Flight information boards showed rows of cancellations as tourists arrived at the busy Bali airport expecting to catch flights home.

Hundreds of flights are cancelled and authorities say seven flights were diverted to airports in Jakarta, Surabaya and Singapore when the closure was announced at about 6 am.

Indonesian authorities raised the alert for a menacing volcano on the tourist island of Bali to the highest level and ordered people within 10 kilometres (6 miles) to evacuate.

The National Disaster Mitigation Agency said Bali's international airport had closed for 24 hours and authorities would consider reopening it on Tuesday after evaluating the situation.

Airport authorities say the decision to close Bali's I Gusti Ngurah Rai airport was made after tests showed ash had reached its airspace.

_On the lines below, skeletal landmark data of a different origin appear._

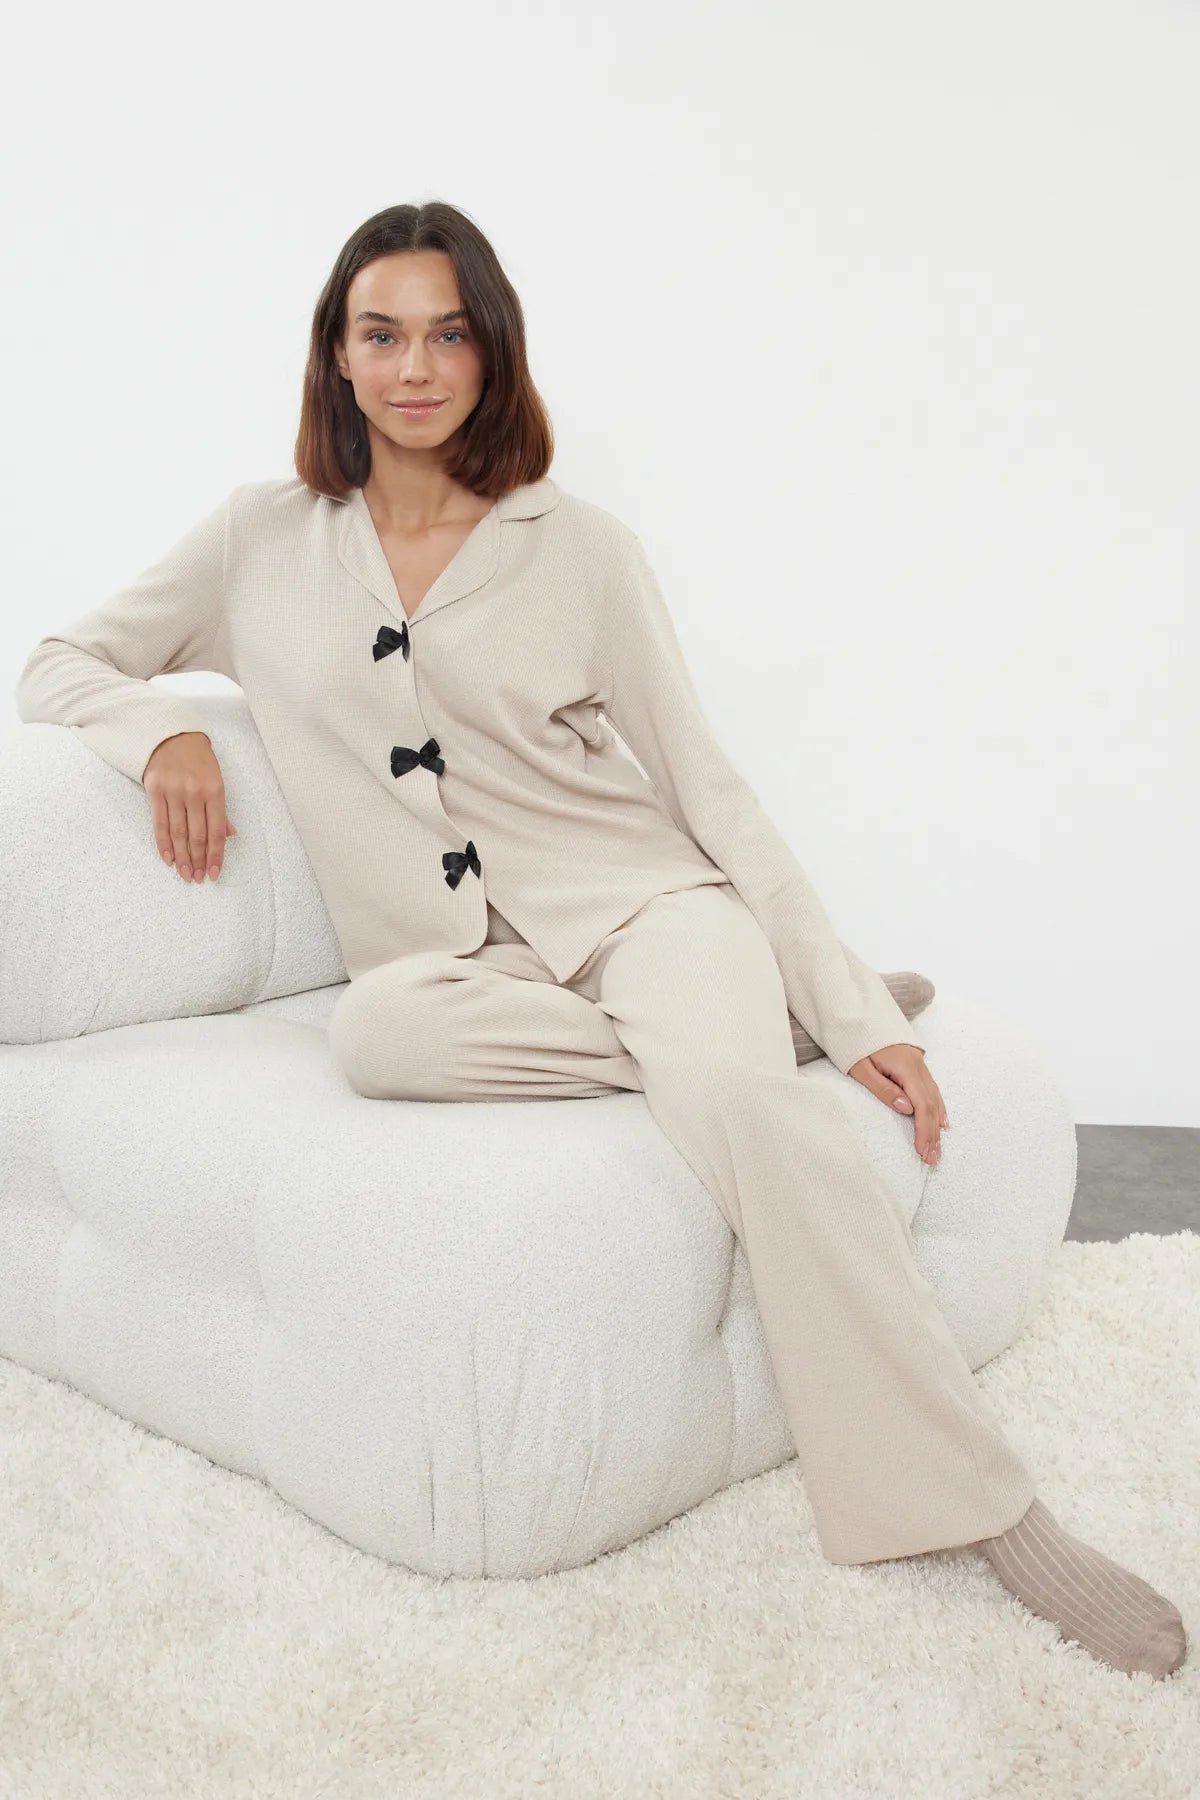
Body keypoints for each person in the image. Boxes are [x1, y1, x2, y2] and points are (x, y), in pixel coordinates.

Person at [14, 201, 1186, 1681]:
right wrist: (162, 734)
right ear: (337, 355)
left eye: (449, 333)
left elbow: (707, 785)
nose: (415, 366)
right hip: (456, 973)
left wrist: (852, 1007)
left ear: (492, 353)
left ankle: (992, 1510)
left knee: (752, 1112)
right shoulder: (259, 540)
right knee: (375, 1037)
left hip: (643, 908)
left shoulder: (581, 550)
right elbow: (61, 661)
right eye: (382, 333)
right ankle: (739, 1028)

Mount Agung has been hurling ash thousands of meters into the atmosphere, which forced the small international airport on the neighbouring island of Lombok to close Sunday as the plumes drifted east.

Geological agency head, Kasbani, said the alert level was raised at 6 am on Monday because the volcano has shifted from steam-based eruptions to magmatic eruptions. However, he says he's still not expecting a major eruption.

"We don't expect a big eruption but we have to stay alert and anticipate," he says.

Previously the exclusion zone around the volcano ranged between 6 and 7.5 kilometres.

The volcano's last major eruption in 1963 killed about 1,100 people.